§ **EXERCISE DESCRIPTION**:
For each line below that holds the word "manually", make a copy.
┏━━
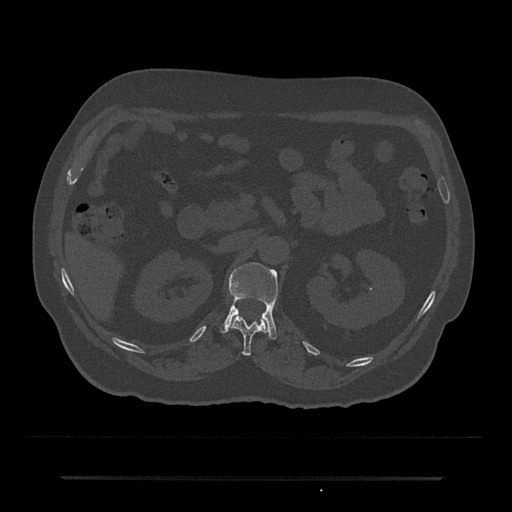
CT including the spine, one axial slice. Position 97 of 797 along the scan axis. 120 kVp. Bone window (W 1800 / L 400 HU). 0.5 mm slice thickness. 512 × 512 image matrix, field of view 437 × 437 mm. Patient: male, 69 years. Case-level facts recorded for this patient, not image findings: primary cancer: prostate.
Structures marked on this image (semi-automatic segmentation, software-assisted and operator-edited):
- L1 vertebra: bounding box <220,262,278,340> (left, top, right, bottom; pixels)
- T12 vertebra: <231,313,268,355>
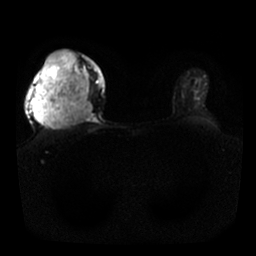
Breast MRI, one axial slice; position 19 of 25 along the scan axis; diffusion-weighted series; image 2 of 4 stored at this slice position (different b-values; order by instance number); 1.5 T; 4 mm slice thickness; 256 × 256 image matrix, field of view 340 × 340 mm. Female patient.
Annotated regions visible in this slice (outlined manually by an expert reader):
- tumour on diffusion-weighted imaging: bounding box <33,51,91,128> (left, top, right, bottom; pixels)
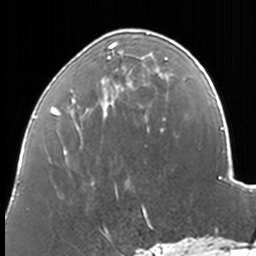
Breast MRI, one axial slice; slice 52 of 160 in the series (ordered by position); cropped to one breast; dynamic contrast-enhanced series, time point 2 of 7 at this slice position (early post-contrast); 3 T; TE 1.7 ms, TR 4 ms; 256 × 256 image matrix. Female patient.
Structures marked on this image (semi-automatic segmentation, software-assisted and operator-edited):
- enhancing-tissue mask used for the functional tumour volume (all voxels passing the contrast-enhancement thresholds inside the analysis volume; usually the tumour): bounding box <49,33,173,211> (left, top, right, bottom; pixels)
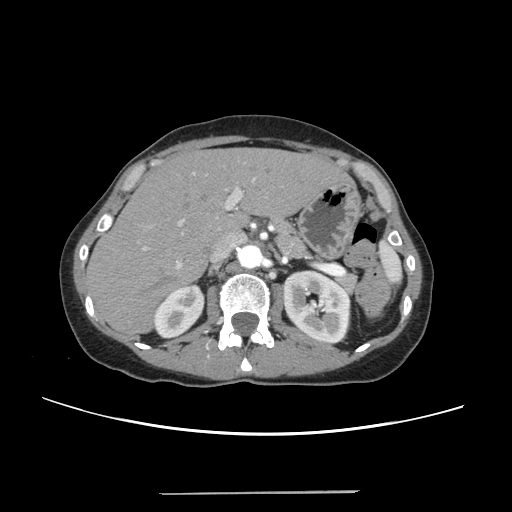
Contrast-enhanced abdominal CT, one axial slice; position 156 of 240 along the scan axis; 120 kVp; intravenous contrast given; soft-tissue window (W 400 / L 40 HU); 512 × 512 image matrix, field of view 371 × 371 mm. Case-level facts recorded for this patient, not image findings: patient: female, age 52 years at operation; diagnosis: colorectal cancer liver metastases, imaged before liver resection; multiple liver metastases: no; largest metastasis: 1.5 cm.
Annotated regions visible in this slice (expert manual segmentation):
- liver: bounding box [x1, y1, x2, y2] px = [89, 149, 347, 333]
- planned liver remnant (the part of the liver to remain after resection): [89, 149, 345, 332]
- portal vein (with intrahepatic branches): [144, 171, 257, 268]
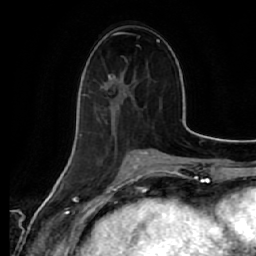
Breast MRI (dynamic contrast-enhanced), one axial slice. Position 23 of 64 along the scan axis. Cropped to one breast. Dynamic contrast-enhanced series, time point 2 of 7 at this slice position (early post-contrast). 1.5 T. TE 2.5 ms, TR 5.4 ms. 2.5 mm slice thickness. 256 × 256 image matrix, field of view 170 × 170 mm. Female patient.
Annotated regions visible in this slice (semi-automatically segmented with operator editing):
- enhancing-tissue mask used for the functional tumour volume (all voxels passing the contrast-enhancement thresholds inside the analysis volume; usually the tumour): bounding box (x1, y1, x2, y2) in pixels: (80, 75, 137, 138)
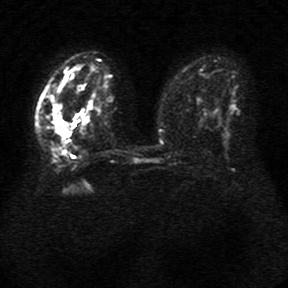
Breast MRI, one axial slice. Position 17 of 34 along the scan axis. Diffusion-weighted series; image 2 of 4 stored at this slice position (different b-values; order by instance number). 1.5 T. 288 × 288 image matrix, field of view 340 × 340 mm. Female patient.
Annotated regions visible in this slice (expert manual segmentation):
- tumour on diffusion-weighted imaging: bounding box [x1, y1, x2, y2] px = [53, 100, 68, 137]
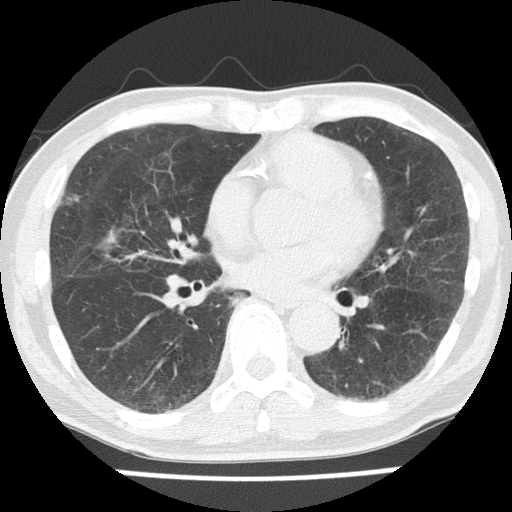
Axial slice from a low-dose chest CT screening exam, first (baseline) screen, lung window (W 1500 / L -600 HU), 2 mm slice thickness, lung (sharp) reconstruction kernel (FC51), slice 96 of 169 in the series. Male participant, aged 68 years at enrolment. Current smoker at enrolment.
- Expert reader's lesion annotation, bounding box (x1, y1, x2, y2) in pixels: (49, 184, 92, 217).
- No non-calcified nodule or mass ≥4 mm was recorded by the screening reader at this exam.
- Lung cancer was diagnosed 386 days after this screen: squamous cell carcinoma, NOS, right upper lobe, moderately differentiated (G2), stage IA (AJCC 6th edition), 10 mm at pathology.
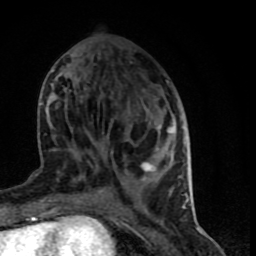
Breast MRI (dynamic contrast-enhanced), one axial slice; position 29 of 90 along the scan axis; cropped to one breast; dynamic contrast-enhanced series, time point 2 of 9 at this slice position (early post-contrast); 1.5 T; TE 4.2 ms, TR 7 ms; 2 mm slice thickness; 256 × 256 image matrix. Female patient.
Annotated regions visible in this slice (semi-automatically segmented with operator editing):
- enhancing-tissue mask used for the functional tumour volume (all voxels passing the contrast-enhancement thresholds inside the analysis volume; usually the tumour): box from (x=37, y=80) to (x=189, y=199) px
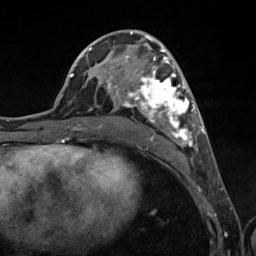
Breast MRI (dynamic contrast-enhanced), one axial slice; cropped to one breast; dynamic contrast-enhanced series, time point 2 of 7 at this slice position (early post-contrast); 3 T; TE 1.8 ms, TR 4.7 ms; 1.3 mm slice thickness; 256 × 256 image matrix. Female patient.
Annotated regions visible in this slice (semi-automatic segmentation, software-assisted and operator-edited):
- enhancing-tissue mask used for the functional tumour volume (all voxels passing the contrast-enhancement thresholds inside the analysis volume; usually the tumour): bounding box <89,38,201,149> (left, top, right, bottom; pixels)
┗━━
┏━━
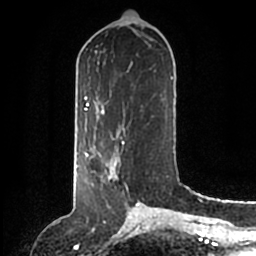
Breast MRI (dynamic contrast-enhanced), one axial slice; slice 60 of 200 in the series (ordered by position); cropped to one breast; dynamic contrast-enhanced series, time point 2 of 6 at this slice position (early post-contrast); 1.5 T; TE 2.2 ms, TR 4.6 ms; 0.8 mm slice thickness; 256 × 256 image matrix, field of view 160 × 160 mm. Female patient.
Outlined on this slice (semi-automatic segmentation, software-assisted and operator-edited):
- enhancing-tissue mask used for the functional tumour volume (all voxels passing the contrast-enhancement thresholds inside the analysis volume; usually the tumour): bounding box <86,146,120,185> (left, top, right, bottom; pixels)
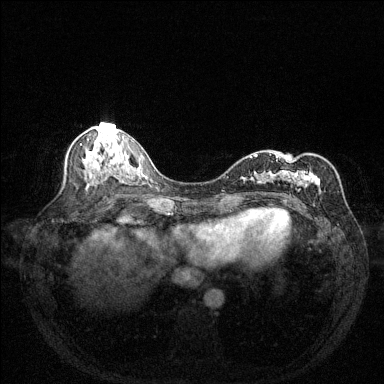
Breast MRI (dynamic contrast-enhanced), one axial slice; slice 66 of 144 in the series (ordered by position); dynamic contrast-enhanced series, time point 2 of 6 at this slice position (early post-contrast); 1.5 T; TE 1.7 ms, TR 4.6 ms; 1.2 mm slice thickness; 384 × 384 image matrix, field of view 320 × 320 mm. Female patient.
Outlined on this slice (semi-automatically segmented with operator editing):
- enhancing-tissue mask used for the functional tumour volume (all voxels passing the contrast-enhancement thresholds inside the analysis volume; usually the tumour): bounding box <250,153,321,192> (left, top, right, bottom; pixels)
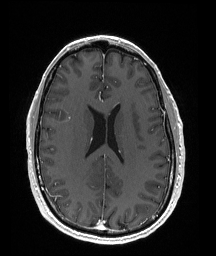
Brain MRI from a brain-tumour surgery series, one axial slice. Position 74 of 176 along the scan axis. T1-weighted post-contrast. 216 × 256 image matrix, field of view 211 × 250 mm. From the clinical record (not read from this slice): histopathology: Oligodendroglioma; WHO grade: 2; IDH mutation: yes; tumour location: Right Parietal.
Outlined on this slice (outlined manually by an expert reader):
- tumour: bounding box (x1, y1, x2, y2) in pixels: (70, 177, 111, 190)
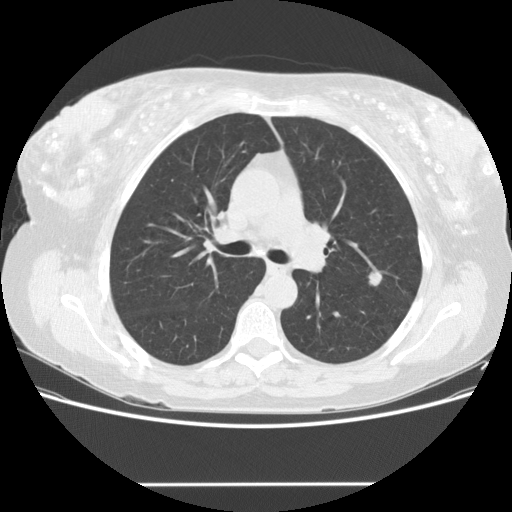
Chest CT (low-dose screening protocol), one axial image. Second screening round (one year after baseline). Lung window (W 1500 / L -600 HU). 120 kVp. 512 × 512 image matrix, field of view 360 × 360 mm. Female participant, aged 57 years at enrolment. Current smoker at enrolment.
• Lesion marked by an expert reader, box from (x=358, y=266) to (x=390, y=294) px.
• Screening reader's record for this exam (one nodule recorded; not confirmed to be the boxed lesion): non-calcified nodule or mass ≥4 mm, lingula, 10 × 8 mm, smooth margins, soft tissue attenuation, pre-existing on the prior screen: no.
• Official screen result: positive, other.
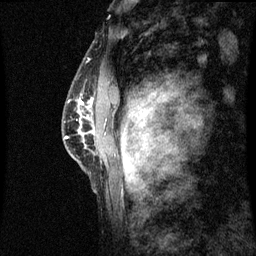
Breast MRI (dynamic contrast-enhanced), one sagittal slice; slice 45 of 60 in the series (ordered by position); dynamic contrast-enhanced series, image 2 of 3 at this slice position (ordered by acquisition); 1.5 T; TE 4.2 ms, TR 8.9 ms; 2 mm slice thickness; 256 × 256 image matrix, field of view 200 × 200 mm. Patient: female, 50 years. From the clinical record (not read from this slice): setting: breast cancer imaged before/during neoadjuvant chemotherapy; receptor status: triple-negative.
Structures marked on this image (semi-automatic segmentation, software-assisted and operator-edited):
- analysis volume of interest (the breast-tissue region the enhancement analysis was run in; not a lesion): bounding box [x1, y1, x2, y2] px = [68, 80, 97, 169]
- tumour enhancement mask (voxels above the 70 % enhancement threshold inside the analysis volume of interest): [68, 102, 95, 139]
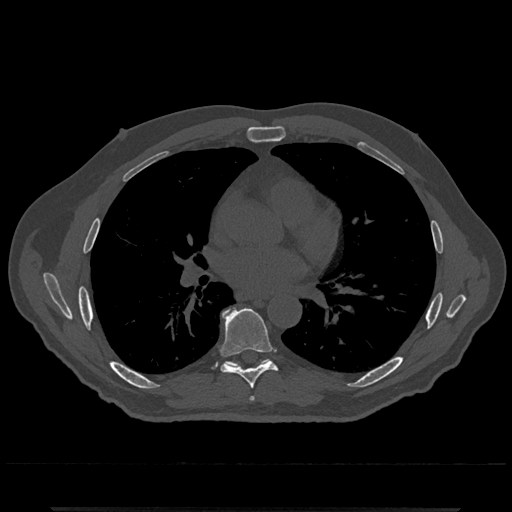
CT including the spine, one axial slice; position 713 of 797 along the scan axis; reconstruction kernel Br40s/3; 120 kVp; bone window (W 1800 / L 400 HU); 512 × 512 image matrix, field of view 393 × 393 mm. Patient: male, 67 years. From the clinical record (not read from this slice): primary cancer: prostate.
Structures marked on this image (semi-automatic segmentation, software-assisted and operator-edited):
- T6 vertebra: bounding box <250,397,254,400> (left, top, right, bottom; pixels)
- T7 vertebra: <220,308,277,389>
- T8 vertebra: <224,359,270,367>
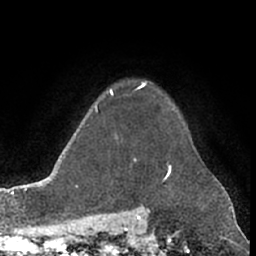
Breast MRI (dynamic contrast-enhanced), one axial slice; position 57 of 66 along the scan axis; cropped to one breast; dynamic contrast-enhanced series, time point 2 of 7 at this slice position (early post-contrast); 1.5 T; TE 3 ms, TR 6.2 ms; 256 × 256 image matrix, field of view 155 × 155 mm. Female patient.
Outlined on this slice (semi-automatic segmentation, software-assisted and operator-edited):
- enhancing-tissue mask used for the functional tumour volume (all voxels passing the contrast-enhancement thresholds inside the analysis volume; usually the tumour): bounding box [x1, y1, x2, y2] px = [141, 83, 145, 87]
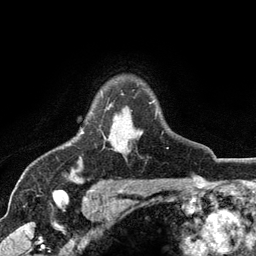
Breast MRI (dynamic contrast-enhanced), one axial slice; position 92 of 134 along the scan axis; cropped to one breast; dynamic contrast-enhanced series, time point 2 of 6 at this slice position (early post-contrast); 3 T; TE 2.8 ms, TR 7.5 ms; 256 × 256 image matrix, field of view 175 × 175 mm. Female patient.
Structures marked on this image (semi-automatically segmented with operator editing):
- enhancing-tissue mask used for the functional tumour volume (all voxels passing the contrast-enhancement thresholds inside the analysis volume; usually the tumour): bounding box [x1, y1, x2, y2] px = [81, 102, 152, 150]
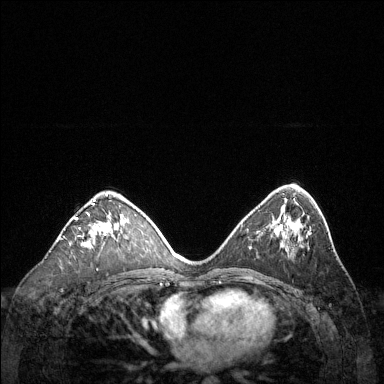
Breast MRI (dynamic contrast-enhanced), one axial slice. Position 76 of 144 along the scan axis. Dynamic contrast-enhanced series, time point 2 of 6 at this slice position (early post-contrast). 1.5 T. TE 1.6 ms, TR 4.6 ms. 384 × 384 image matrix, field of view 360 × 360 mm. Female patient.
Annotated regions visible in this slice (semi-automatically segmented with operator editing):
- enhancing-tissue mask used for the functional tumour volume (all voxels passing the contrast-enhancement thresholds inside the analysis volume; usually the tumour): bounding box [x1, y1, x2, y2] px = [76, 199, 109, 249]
┗━━
§ **ANSWER TO THIS TASK**:
Annotated regions visible in this slice (outlined manually by an expert reader):
Outlined on this slice (outlined manually by an expert reader):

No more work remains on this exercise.